I remember how excited I was when finally, at 13, I got my period for the first time. My mom and her sisters greeted me with such excitement and HUGE smiles when I shared the news in my mom’s kitchen. “Today you are a woman!” they chorused, before giving me gentle slaps on the cheek – an old, Eastern European custom meant to keep the rosiness in your complexion when menstruation – and pregnancy – drain it. Little did we all know that I would only get a few more periods during the next several years. Eventually, years later, I found out that PCOS (polycystic ovarian syndrome) was the cause for that personal shame that I shared with no one. At 19, I was told by a gynecologist that I would never, ever conceive. And that was that.
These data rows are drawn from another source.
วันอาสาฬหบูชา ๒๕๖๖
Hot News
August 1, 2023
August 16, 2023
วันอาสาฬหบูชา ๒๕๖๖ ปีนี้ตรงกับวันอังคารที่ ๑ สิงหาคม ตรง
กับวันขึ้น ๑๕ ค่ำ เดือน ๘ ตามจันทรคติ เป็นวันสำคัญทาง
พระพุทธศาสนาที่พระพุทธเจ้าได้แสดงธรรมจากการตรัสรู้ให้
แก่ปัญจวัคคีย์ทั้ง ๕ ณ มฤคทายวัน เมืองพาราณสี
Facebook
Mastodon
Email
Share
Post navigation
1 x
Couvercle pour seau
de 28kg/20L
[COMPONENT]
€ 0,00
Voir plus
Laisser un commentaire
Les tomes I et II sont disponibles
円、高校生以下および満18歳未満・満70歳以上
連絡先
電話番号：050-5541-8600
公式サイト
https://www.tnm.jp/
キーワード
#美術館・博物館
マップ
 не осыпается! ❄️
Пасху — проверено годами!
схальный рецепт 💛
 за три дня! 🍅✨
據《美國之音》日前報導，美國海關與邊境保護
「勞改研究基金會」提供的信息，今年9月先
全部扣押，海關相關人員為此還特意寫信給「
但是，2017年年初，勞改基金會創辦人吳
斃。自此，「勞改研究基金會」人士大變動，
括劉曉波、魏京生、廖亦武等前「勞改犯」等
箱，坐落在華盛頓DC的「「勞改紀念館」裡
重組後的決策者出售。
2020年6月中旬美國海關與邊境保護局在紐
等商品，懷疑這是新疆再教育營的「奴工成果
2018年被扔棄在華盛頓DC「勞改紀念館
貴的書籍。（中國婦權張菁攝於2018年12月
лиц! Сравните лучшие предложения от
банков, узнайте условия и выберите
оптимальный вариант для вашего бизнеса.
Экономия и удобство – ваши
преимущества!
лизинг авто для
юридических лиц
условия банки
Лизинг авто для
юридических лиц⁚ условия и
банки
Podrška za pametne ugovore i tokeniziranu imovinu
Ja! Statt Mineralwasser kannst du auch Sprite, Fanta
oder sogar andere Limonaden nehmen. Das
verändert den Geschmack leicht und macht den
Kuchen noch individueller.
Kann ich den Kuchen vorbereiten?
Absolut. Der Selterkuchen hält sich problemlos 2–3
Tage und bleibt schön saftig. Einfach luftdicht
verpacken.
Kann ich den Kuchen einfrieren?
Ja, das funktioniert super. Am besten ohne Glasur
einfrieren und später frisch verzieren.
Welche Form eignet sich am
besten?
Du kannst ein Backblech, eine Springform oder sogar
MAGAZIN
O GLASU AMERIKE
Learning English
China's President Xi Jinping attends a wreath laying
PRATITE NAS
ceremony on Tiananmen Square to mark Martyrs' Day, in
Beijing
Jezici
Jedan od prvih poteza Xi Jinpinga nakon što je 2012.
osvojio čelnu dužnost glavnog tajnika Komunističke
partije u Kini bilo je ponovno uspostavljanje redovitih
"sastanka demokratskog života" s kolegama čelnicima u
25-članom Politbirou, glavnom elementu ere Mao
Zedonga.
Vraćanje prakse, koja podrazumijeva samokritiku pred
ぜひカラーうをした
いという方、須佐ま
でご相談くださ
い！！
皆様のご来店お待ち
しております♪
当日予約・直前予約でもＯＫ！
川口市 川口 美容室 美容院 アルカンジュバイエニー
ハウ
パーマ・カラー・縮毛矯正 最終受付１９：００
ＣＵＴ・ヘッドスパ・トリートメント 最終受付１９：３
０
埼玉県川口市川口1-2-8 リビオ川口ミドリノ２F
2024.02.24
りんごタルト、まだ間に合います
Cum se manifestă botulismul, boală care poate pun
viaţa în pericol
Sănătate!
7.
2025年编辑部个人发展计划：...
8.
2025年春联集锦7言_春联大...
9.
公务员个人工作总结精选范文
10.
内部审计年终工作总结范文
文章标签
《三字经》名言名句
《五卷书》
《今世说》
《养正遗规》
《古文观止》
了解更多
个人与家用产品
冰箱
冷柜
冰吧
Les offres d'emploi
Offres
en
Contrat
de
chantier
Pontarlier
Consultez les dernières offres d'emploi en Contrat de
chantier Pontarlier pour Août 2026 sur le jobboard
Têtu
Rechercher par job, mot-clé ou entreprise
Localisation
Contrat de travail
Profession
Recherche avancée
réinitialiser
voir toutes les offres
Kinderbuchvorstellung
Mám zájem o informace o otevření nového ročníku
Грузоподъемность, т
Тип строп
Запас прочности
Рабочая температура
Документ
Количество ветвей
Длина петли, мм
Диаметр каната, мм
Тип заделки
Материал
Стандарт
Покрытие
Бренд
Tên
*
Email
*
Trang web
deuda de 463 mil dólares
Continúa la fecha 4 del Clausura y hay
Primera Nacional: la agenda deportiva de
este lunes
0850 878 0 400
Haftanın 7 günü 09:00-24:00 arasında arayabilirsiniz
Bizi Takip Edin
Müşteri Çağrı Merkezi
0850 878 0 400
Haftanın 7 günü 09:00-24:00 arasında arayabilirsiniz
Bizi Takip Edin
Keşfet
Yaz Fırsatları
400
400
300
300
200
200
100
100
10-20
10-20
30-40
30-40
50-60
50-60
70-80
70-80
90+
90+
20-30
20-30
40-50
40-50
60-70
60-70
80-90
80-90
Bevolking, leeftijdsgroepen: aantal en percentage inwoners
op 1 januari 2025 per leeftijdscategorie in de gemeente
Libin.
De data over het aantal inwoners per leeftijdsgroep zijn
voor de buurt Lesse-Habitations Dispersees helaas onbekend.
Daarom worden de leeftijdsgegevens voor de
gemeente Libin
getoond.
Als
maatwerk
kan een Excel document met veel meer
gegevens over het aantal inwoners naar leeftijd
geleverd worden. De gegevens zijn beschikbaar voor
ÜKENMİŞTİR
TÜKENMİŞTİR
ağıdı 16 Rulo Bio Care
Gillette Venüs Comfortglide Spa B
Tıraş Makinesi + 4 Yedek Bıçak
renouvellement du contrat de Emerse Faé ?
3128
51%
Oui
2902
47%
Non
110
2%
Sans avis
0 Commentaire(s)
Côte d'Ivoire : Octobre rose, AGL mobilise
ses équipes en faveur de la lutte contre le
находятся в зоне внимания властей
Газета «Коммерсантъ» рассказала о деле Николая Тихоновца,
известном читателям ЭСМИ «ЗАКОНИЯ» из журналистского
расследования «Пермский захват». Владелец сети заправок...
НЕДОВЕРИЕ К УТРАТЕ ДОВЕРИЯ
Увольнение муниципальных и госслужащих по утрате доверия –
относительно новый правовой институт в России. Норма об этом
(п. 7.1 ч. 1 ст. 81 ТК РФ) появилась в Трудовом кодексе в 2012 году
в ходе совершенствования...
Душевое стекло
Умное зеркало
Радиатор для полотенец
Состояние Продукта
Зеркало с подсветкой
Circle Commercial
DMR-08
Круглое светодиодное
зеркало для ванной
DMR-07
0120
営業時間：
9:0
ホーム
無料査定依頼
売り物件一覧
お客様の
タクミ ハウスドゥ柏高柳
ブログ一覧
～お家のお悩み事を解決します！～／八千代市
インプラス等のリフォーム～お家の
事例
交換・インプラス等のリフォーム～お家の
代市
I lived with the knowledge that I would never be a mother for many years. I turned that knowledge into hell-bent determination that I would shut that desire out of my life, mind, and psyche, declaring to anyone who would listen that there were enough children in my family and I didn’t need to add to the global population anyway. Yeah, right. I wanted to be a mom more than anything else on the planet and when I finally allowed myself to admit that to myself it was like bleeding out. I couldn’t stave off the desire, nor did I want to. Luckily, techniques and treatments had evolved from the bad-old days of my teenaged years. Pregnancy, and motherhood, were possibilities for someone with my diagnosis by the time I married at 30.

And so we began to try. Was it easy? Are you kidding? Nothing about infertility, or its treatments, is easy. But like so many millions of people the world over, I didn’t let anything stop me. Not the daily blood tests, that I loathed. Not the cost, that I had to creatively surmount. Not the disappointment that crushed me when IUI after IUI failed. Not the pain I felt when my first IVF cycle was cancelled because I hyper-stimulated. Not the unending emotional pain, or loss of friendships because the women in my life didn’t get it. Not the ticking of the clock, or the months, or the years of endurance required because it didn’t work again. And again. And again.

And today, I am a mom. I gave birth to two tiny, very-earIy babies who have grown up into two, very amazing adults. Every day, still, I live in gratitude for the brain trust behind my ability to become a mom. Easy? No. Worth it? Guess.